EXERCISE INSTRUCTIONS: Only the text belongs in the copy: retype each record exactly as it appears.

-- RECORDS follows --

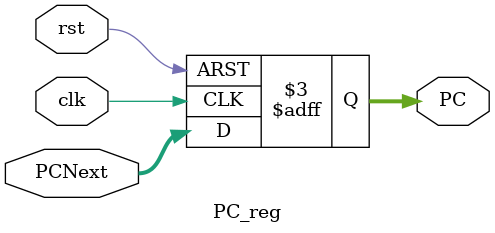
<source format=v>
module PC_reg(
    input wire               clk    ,
    input wire               rst    ,
    input wire  [31:0]       PCNext ,
    output reg  [31:0]       PC
);

always @(posedge clk or negedge rst)
begin
    if(!rst)
    begin
        PC <= 32'b0 ;
    end
    else
    begin
        PC <= PCNext ;
    end
end

endmodule
</source>
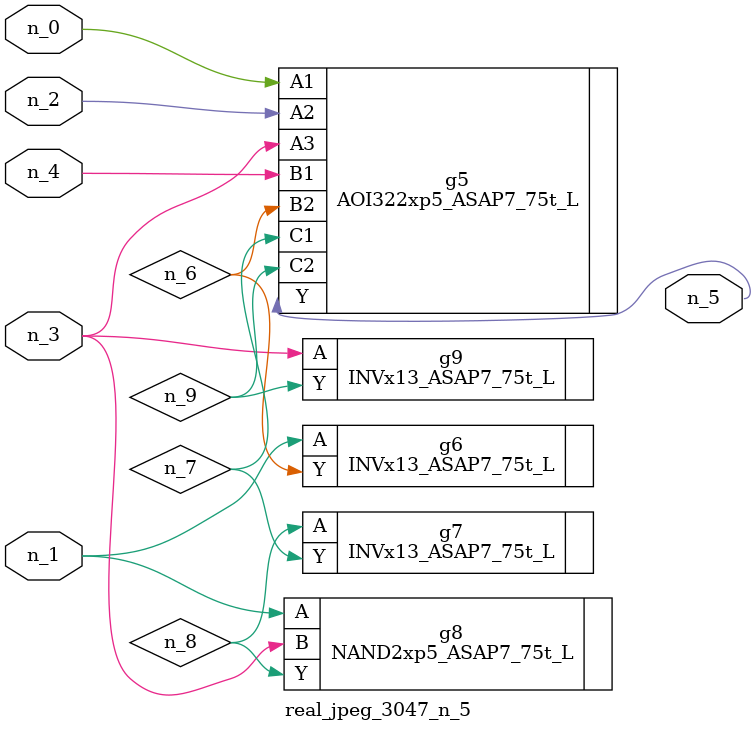
<source format=v>
module real_jpeg_3047_n_5 (n_4, n_0, n_1, n_2, n_3, n_5);

input n_4;
input n_0;
input n_1;
input n_2;
input n_3;

output n_5;

wire n_8;
wire n_6;
wire n_7;
wire n_9;

AOI322xp5_ASAP7_75t_L g5 ( 
.A1(n_0),
.A2(n_2),
.A3(n_3),
.B1(n_4),
.B2(n_6),
.C1(n_7),
.C2(n_9),
.Y(n_5)
);

INVx13_ASAP7_75t_L g6 ( 
.A(n_1),
.Y(n_6)
);

NAND2xp5_ASAP7_75t_L g8 ( 
.A(n_1),
.B(n_3),
.Y(n_8)
);

INVx13_ASAP7_75t_L g9 ( 
.A(n_3),
.Y(n_9)
);

INVx13_ASAP7_75t_L g7 ( 
.A(n_8),
.Y(n_7)
);


endmodule
</source>
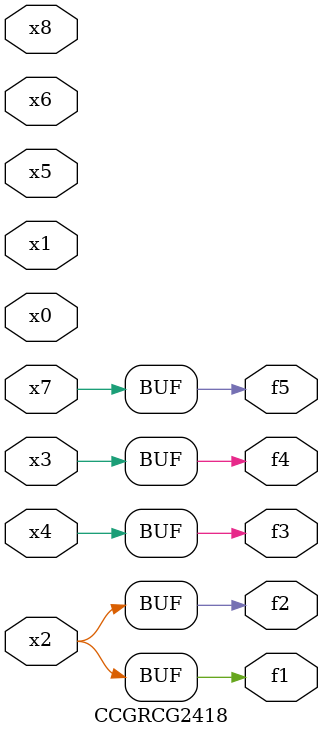
<source format=v>
module CCGRCG2418(
	input x0, x1, x2, x3, x4, x5, x6, x7, x8,
	output f1, f2, f3, f4, f5
);
	assign f1 = x2;
	assign f2 = x2;
	assign f3 = x4;
	assign f4 = x3;
	assign f5 = x7;
endmodule

</source>
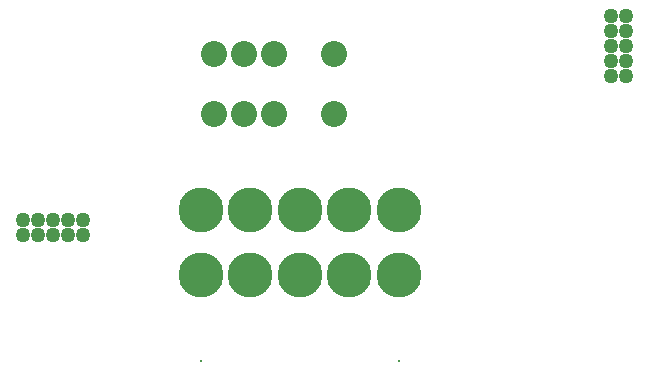
<source format=gts>
G04*
G04 #@! TF.GenerationSoftware,Altium Limited,CircuitStudio,1.5.2 (30)*
G04*
G04 Layer_Color=8388736*
%FSLAX25Y25*%
%MOIN*%
G70*
G01*
G75*
%ADD33C,0.14973*%
%ADD34C,0.00800*%
%ADD35C,0.05000*%
%ADD36C,0.08674*%
D33*
X103543Y23811D02*
D03*
X87008D02*
D03*
X120079D02*
D03*
X153150D02*
D03*
X136614D02*
D03*
X87008Y45465D02*
D03*
X103543D02*
D03*
X120079D02*
D03*
X136614D02*
D03*
X153150D02*
D03*
D34*
Y-4929D02*
D03*
X87008D02*
D03*
D35*
X27780Y36998D02*
D03*
Y41998D02*
D03*
X32780D02*
D03*
Y36998D02*
D03*
X42780D02*
D03*
X47780D02*
D03*
Y41998D02*
D03*
X42780D02*
D03*
X37780D02*
D03*
Y36998D02*
D03*
X228782Y100000D02*
D03*
X223782D02*
D03*
Y105000D02*
D03*
Y110000D02*
D03*
X228782D02*
D03*
Y105000D02*
D03*
Y95000D02*
D03*
X223782D02*
D03*
Y90000D02*
D03*
X228782D02*
D03*
D36*
X131349Y97232D02*
D03*
X111349D02*
D03*
X101349D02*
D03*
X91349D02*
D03*
Y77232D02*
D03*
X101349D02*
D03*
X111349D02*
D03*
X131349D02*
D03*
M02*

</source>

-- RECORDS concluded --

EXERCISE ANSWER:
<source format=v>
module PC_reg(
    input wire               clk    ,
    input wire               rst    ,
    input wire  [31:0]       PCNext ,
    output reg  [31:0]       PC
);

always @(posedge clk or negedge rst)
begin
    if(!rst)
    begin
        PC <= 32'b0 ;
    end
    else
    begin
        PC <= PCNext ;
    end
end

endmodule
</source>
<source format=v>
module real_jpeg_3047_n_5 (n_4, n_0, n_1, n_2, n_3, n_5);

input n_4;
input n_0;
input n_1;
input n_2;
input n_3;

output n_5;

wire n_8;
wire n_6;
wire n_7;
wire n_9;

AOI322xp5_ASAP7_75t_L g5 ( 
.A1(n_0),
.A2(n_2),
.A3(n_3),
.B1(n_4),
.B2(n_6),
.C1(n_7),
.C2(n_9),
.Y(n_5)
);

INVx13_ASAP7_75t_L g6 ( 
.A(n_1),
.Y(n_6)
);

NAND2xp5_ASAP7_75t_L g8 ( 
.A(n_1),
.B(n_3),
.Y(n_8)
);

INVx13_ASAP7_75t_L g9 ( 
.A(n_3),
.Y(n_9)
);

INVx13_ASAP7_75t_L g7 ( 
.A(n_8),
.Y(n_7)
);


endmodule
</source>
<source format=v>
module CCGRCG2418(
	input x0, x1, x2, x3, x4, x5, x6, x7, x8,
	output f1, f2, f3, f4, f5
);
	assign f1 = x2;
	assign f2 = x2;
	assign f3 = x4;
	assign f4 = x3;
	assign f5 = x7;
endmodule

</source>
<source format=gts>
G04*
G04 #@! TF.GenerationSoftware,Altium Limited,CircuitStudio,1.5.2 (30)*
G04*
G04 Layer_Color=8388736*
%FSLAX25Y25*%
%MOIN*%
G70*
G01*
G75*
%ADD33C,0.14973*%
%ADD34C,0.00800*%
%ADD35C,0.05000*%
%ADD36C,0.08674*%
D33*
X103543Y23811D02*
D03*
X87008D02*
D03*
X120079D02*
D03*
X153150D02*
D03*
X136614D02*
D03*
X87008Y45465D02*
D03*
X103543D02*
D03*
X120079D02*
D03*
X136614D02*
D03*
X153150D02*
D03*
D34*
Y-4929D02*
D03*
X87008D02*
D03*
D35*
X27780Y36998D02*
D03*
Y41998D02*
D03*
X32780D02*
D03*
Y36998D02*
D03*
X42780D02*
D03*
X47780D02*
D03*
Y41998D02*
D03*
X42780D02*
D03*
X37780D02*
D03*
Y36998D02*
D03*
X228782Y100000D02*
D03*
X223782D02*
D03*
Y105000D02*
D03*
Y110000D02*
D03*
X228782D02*
D03*
Y105000D02*
D03*
Y95000D02*
D03*
X223782D02*
D03*
Y90000D02*
D03*
X228782D02*
D03*
D36*
X131349Y97232D02*
D03*
X111349D02*
D03*
X101349D02*
D03*
X91349D02*
D03*
Y77232D02*
D03*
X101349D02*
D03*
X111349D02*
D03*
X131349D02*
D03*
M02*

</source>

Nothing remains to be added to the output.